Une bannière fédératrice, Terre d’Africa
Fort de notre expérience avec l’eau de coco Obrigado au Brésil ; le lait et les jus de fruits Juhayna en Égypte ; la marque équitable Alter Eco en France, etc. ; nous avons présenté un concept fédérateur intitulé Terre d’Afrique déclinable dans tous les pays que nous adressons dans ce projet. Autre grand chantier : le travail des emballages durables que nous allons imaginer pour qu’ils soient le plus recyclables et le plus hygiéniques possibles. A terme, nous proposons à chaque cultivateur de valoriser la chaîne de valeur de sa filière en vendant les produits finis et emballés au juste prix. Cependant, nous devons encore résoudre des problématiques telles que le dépôt de marque, le stockage des emballages, mais aussi l’apposition de la date limite sur les packs.

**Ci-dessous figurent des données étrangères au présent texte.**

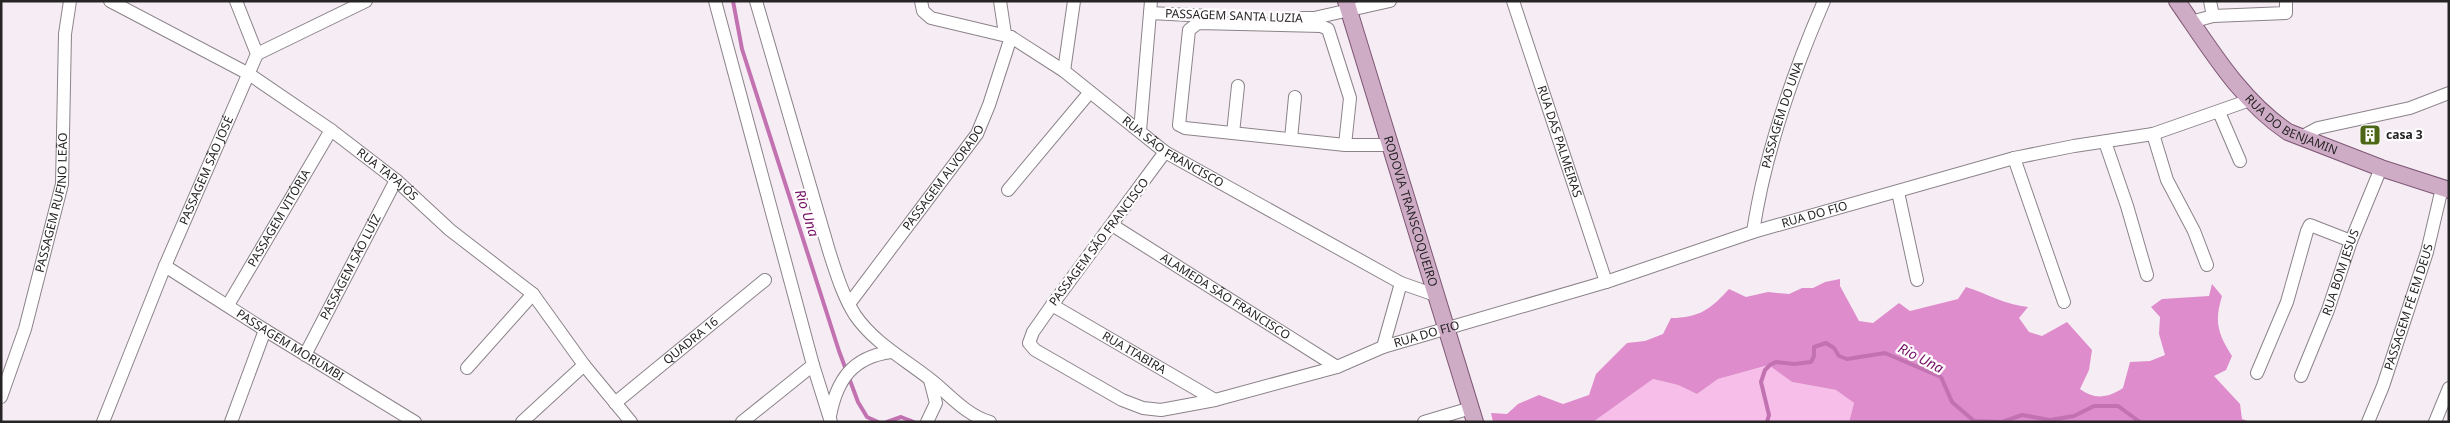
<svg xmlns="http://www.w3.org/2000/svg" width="2450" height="423" font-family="'Noto Sans',sans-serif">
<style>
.green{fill:#f6bee8}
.forest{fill:#de8ccc}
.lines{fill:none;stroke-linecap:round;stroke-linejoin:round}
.stream{stroke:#c272b1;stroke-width:4}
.minor-casing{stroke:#8b8389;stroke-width:14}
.major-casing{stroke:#7f5875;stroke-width:18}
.minor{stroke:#fff;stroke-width:12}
.major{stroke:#ceacc6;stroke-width:16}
.labels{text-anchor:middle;stroke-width:4.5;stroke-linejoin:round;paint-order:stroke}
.street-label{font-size:12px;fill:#272426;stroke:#fffdfe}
.poi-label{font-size:12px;font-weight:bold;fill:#272426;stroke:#fffdfe;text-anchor:start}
.water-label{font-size:14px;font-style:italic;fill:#751266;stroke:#fffdfe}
</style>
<rect width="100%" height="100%" fill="#f6edf4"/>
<path class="green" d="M1770,365L1792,382L1836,390L1854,403L1849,422H1593L1653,379L1678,385L1697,394L1718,379Z"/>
<path class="forest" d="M1840,279V286L1859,321L1873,323L1899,303L1910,311L1958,299L1966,287C1988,294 2006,305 2028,307L2019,318L2029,332L2042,336L2067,322L2092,350L2089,370L2080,389C2094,400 2108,398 2123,388L2130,362L2150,361L2165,355L2159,334L2160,317L2151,307L2162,299L2209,296L2212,284L2222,296C2214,322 2218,334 2232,356L2226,370L2214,376L2240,404L2242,419L2250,422H1849L1854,403L1836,390L1792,382L1769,365L1718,379L1697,394L1678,385L1653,379L1593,422H1493L1491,413L1507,414L1518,404L1539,395L1563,404L1589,395L1596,374L1627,343L1645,341L1663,334L1671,318C1699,318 1711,309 1729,289L1746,297L1768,292L1789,294L1802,288H1813L1825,282Z"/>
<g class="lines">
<path class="stream" d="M733,1L742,49L839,351L858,402L867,417L878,422
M887,422L901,417L914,422
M1767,422L1769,415L1761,382L1765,370L1770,365L1776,362L1794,364L1811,362L1814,356V347L1826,343L1834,348L1839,356L1847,359L1885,353L1941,377L1952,402L1974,421L2001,422
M2002,422L2022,415L2050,420L2074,416L2094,406H2118L2140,422"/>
<g class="minor-casing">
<g id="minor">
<path id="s1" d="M110,1L249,74L331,130L396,180L450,230L533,294L584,365L631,422"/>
<path d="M715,1L813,365L831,422"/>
<path d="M756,1L829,251C836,273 843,296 855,315C874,343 906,360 931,380C950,395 966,415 990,422"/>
<path id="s2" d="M921,1L923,11L931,18L1011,37L1064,71L1165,152L1401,283L1438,296"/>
<path d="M1000,1L1005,34"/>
<path id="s3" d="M1513,1L1606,282"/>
<path d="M2210,1L2213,16"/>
<path d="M1150,13L1209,16"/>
<path d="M1302,18H1314L1390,1"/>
<path d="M2191,22L2213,16L2286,13V1"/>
<path d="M257,54L366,1"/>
<path d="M1064,71L1074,1"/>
<path d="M2219,112L2240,161"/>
<path d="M1140,131L1151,1"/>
<path d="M1233,133L1238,86"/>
<path d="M2153,134L2167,180L2194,231L2207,265"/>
<path d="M2303,136L2318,128L2410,108L2449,93"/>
<path d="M1291,139L1295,97"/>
<path d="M2105,142L2127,206L2147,275"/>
<path d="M1345,145L1350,98L1328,29L1321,26L1198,23L1189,30L1179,125L1185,128L1345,145H1390"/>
<path id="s4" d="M1165,152L1052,305L1033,332L1029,343L1035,350L1122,400L1143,408L1161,410L1215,400L1337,367L1383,347L1606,282L1753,232L2014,158L2074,146L2153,134L2250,100"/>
<path d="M2014,158L2064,302"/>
<path d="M1008,190L1090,92"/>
<path d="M1898,192L1917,280"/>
<path id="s5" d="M1112,225L1337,367"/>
<path id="s6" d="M1753,232C1765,152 1792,75 1824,1"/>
<path id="s7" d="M165,266L265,330L415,422"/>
<path id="s8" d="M849,304L977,134L989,105L1011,37"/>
<path id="s9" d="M228,305L331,130"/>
<path id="s10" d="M1052,305L1215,400"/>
<path d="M1383,347L1401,283"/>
<path id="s11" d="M305,355L396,180"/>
<path d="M467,368L533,294"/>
<path d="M2257,373L2287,302L2307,231L2310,225L2351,241"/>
<path id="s12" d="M2301,376L2328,310L2351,241L2381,168"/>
<path id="s13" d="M1,397L25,329L62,184L65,34L70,1"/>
<path id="s14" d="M615,403L765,280"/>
<path d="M830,416C837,379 853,357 891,352"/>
<path id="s15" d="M103,422L165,266L257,54L236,1"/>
<path d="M231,422L265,330"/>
<path d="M522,422L584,365"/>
<path d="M742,422L813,365"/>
<path d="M927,422L936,403L930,380"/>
<path d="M1424,422L1471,408"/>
<path id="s16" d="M2368,422L2383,386L2427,252L2442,188"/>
<path d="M2435,422L2449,388"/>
</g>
</g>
<g class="major-casing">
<g id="major">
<path id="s17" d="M1346,1L1475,422"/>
<path id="s18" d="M2177,1C2209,47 2240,100 2288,132L2381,168L2449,190"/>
</g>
</g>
<use href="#minor" class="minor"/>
<use href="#major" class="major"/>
</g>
<defs>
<g id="building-square" transform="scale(1.125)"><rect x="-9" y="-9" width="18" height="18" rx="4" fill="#4d6615" stroke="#fffdfe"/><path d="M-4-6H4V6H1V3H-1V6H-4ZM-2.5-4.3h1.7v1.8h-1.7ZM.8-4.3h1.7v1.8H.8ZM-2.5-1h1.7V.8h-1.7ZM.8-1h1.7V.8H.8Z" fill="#fff"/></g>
</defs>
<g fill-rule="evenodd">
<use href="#building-square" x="2370" y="135"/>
</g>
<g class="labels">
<g class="street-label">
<text transform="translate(1234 16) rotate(2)" y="4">PASSAGEM SANTA LUZIA</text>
<text dy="4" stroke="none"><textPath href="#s6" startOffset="121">PASSAGEM DO UNA</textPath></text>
<text dy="4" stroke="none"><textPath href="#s18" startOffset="172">RUA DO BENJAMIN</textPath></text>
<text dy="4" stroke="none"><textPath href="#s3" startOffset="148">RUA DAS PALMEIRAS</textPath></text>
<text dy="4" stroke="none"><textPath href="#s2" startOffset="302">RUA SÃO FRANCISCO</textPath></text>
<text dy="4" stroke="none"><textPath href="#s15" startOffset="272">PASSAGEM SÃO JOSÉ</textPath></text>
<text dy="4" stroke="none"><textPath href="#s1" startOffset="328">RUA TAPAJÓS</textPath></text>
<text dy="4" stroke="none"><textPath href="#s8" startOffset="158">PASSAGEM ALVORADO</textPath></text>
<text dy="4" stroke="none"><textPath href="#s13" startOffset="202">PASSAGEM RUFINO LEÃO</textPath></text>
<text dy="4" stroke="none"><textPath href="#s17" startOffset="220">RODOVIA TRANSCOQUEIRO</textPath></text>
<text dy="4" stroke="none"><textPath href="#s4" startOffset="1068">RUA DO FIO</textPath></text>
<text dy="4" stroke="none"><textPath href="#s9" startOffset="101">PASSAGEM VITÓRIA</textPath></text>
<text transform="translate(1099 242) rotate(-53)" y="4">PASSAGEM SÃO FRANCISCO</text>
<text dy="4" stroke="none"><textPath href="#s11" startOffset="99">PASSAGEM SÃO LUÍZ</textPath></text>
<text dy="4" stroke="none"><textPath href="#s12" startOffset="111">RUA BOM JESUS</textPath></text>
<text dy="4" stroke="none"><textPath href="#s5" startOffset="134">ALAMEDA SÃO FRANCISCO</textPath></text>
<text dy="4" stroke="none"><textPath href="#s16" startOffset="122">PASSAGEM FÉ EM DEUS</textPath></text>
<text dy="4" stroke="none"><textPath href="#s4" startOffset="662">RUA DO FIO</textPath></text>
<text dy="4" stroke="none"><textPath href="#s14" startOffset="98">QUADRA 16</textPath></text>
<text dy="4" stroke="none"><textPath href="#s7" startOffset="148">PASSAGEM MORUMBI</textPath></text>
<text dy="4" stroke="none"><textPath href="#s10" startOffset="95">RUA ITABIRA</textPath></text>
</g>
<g class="poi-label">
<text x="2386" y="139">casa 3</text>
</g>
<g class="water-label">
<text transform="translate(807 213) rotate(72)" y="5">Rio Una</text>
<text transform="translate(1921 358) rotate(27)" y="5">Rio Una</text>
</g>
</g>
<rect width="2450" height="423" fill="none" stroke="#272426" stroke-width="5"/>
</svg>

Coïncidence ? Destin ? Ce projet est gigantesque et semé d’embuches. Alors pourquoi se battre aux côtés des petits producteurs locaux appuyés par le FIDA ? Mon attachement à cette terre africaine explique en partie ma passion pour ce programme. Les conditions de vie actuelles d’une majorité des africains sont aussi une motivation pour moi. Avec le changement climatique, la situation a empiré. Des peuples entiers vont disparaître faute de pluie et à cause des conflits militaires, générant des famines aiguës et récurrentes. Le rapport mondial de la FAO ; fait état de près de 72 millions de personnes vivant en Afrique, victimes des guerres et des évènements climatiques. Les pays africains de la corne de l’Afrique sont les plus touchés selon le rapport de la FAO. Avec leur programme WFP (World Food Programme), les Nations Unis se battent tous les jours pour soutenir les pays dans leur combat contre la famine et les guerres ; en témoigne, leur prix Nobel de la Paix décerné en Octobre 2020. Ce projet résonne encore plus pour aider à surmonter les impacts du COVID via le digital.
Confrontée à cette réalité, j’ai pris conscience qu’il était temps pour moi de m’investir en Afrique. Où la raison d’être de notre groupe « Designing a beautiful tomorrow » prendrait tout son sens.